# Regional Forums > United States > South US >  Central Texas/Hill Country?

## TXpythons

Thought I would start a thread looking for people who are in central Texas, specifically the I-35 corridor from Austin to San Antonio.... Anybody out there?????  :Confused:  :Very Happy:

----------


## JLC

I'm in Universal City, just north of San Antonio.  :Smile:

----------


## PitOnTheProwl

I'm in NE SA LOL

----------


## stupidcracker00

North Dallas by I-35 E. Flower Mound to be specific. Lemme know of y'all know where any rat breeders are in the area please  :Smile:

----------


## Shadow_TA

I'm about 45 min from SA, in Fredericksburg. Cant get much more hill country than here. :-)

----------


## ROACH

College Station here.

----------


## Bluebonnet Herp

San Antonio, near Helotes. Will be moving but staying in the area, just going further out in the hill country. Let me know if any of you guys know of good herping spots or good reptile stores. 😉

----------


## JLC

> San Antonio, near Helotes. Will be moving but staying in the area, just going further out in the hill country. Let me know if any of you guys know of good herping spots or good reptile stores. 


These guys -- Reptile Pets Direct -- have a store in Live Oak, which is on the north east side of San Antonio...not exactly your side of town, but it's a really nice store.

----------

_Bluebonnet Herp_ (03-27-2014),RoyalRose (04-25-2014)

----------


## RoyalRose

I'm just outside Kerrville, on Hwy 16. It's about an hour north of SA on I10.
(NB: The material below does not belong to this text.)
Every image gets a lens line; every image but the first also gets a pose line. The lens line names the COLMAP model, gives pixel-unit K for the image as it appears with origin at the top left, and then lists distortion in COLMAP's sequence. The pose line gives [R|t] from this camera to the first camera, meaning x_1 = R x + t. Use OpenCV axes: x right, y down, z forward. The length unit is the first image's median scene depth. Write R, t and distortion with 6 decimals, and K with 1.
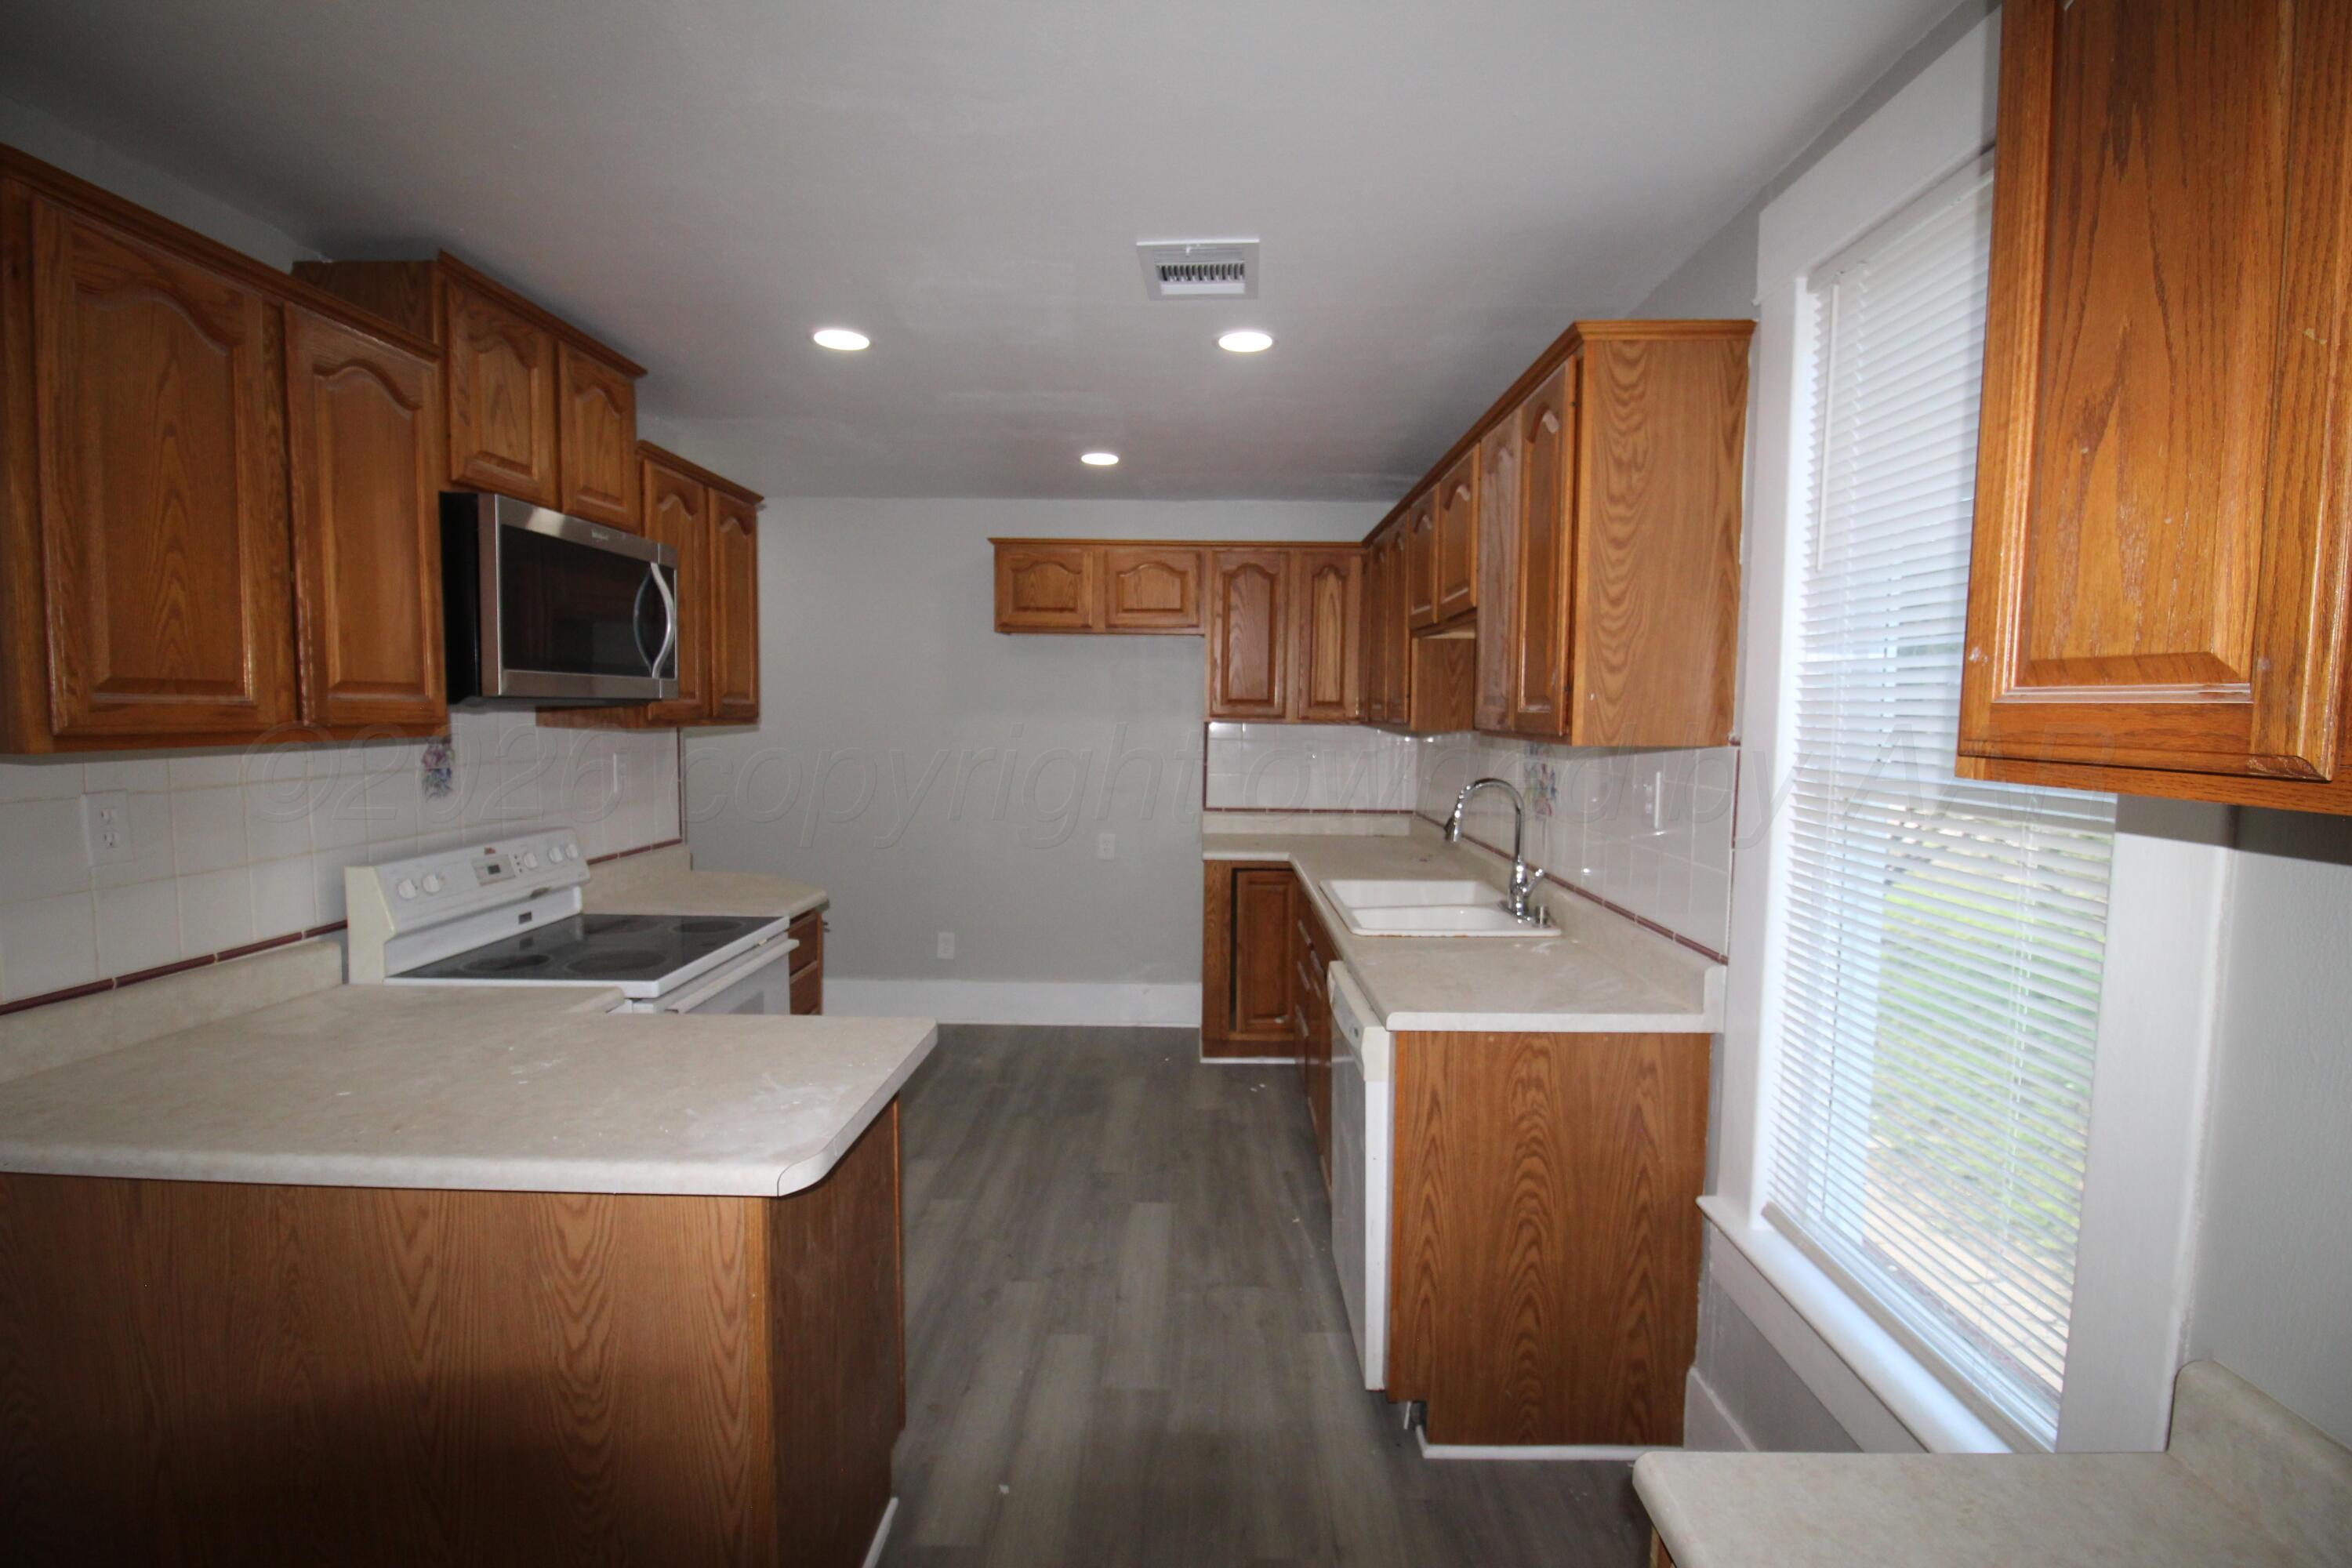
lens RADIAL K [[1089.4, 0, 1188.9], [0, 1089.4, 786.0], [0, 0, 1]] dist [0.001859, -0.015045]
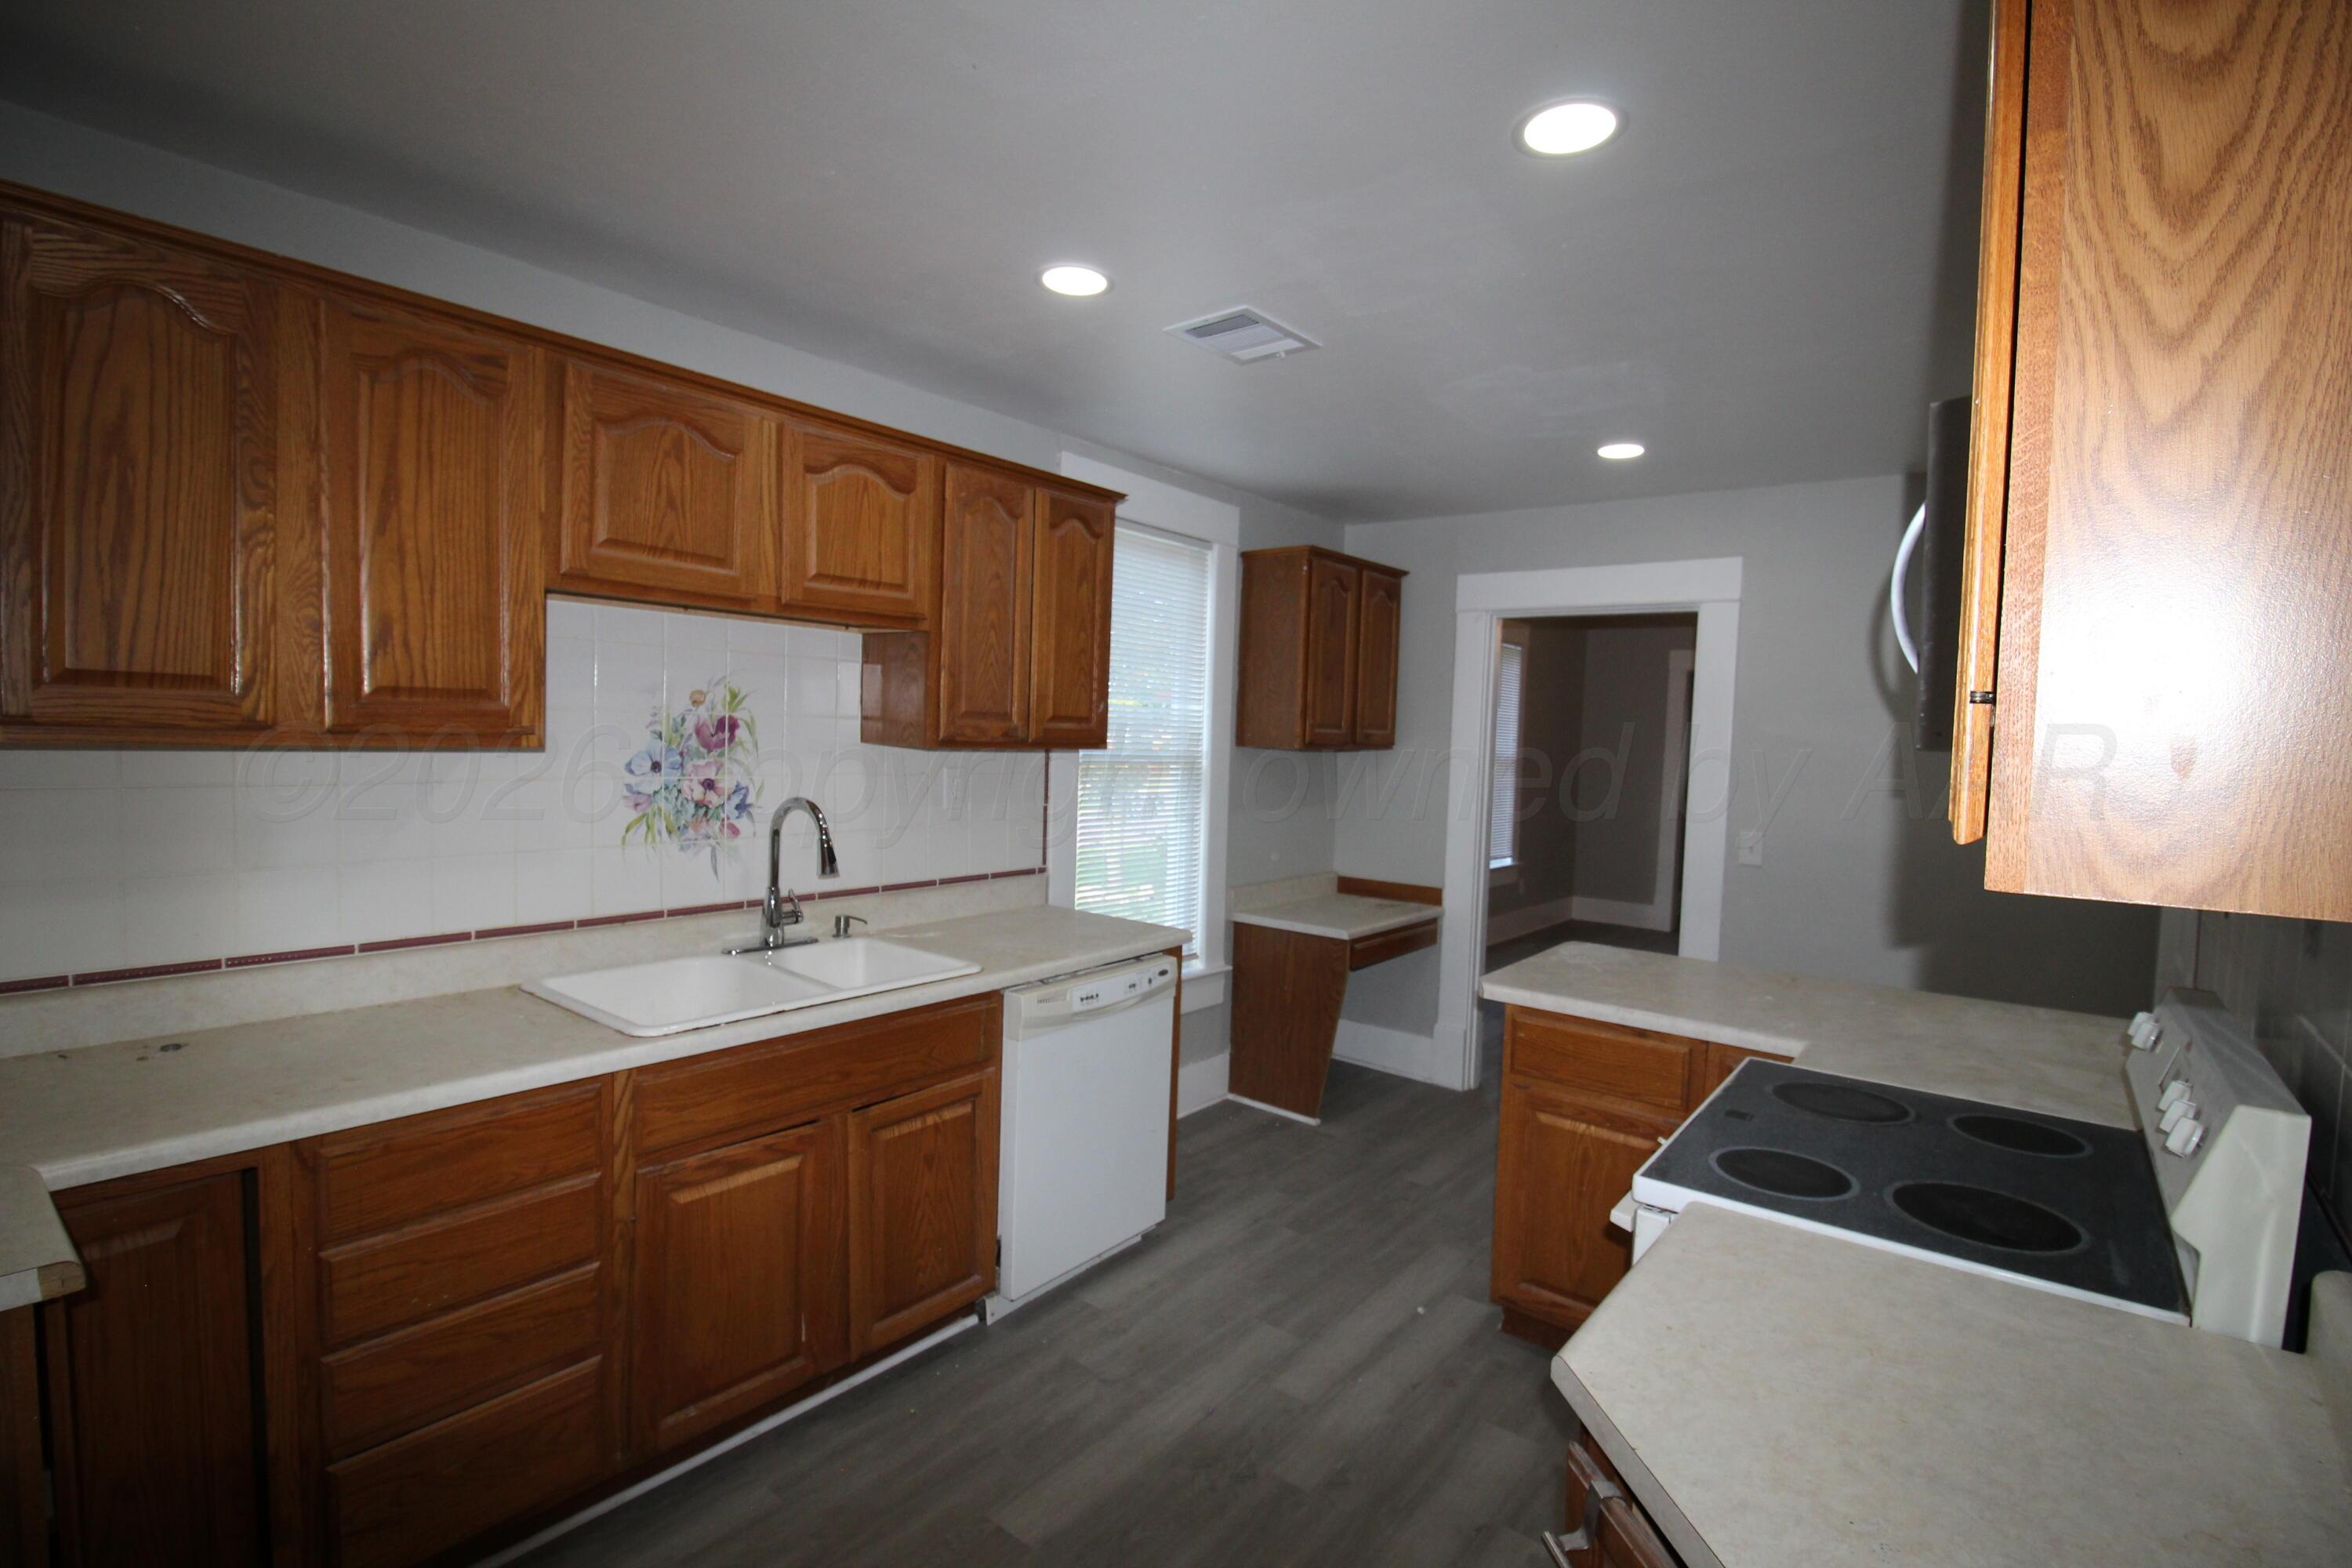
lens RADIAL K [[1089.4, 0, 1188.9], [0, 1089.4, 786.0], [0, 0, 1]] dist [0.001859, -0.015045]
pose [[-0.794991, -0.060829, 0.603564, -0.596997], [0.006792, 0.994005, 0.109125, -0.131222], [-0.606584, 0.090852, -0.789811, 1.811768]]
I must go check out that store in Live Oak! I never knew one would be so close!

----------


## saffronflame

San Antonio here  :Smile:

----------


## veerman92

New Braunfels/San Marcos here!!!

----------


## Tsanford

San Antonio here.

Sent from my SM-G900T using Tapatalk

----------


## fireflii

Central Austin right off mopac.

----------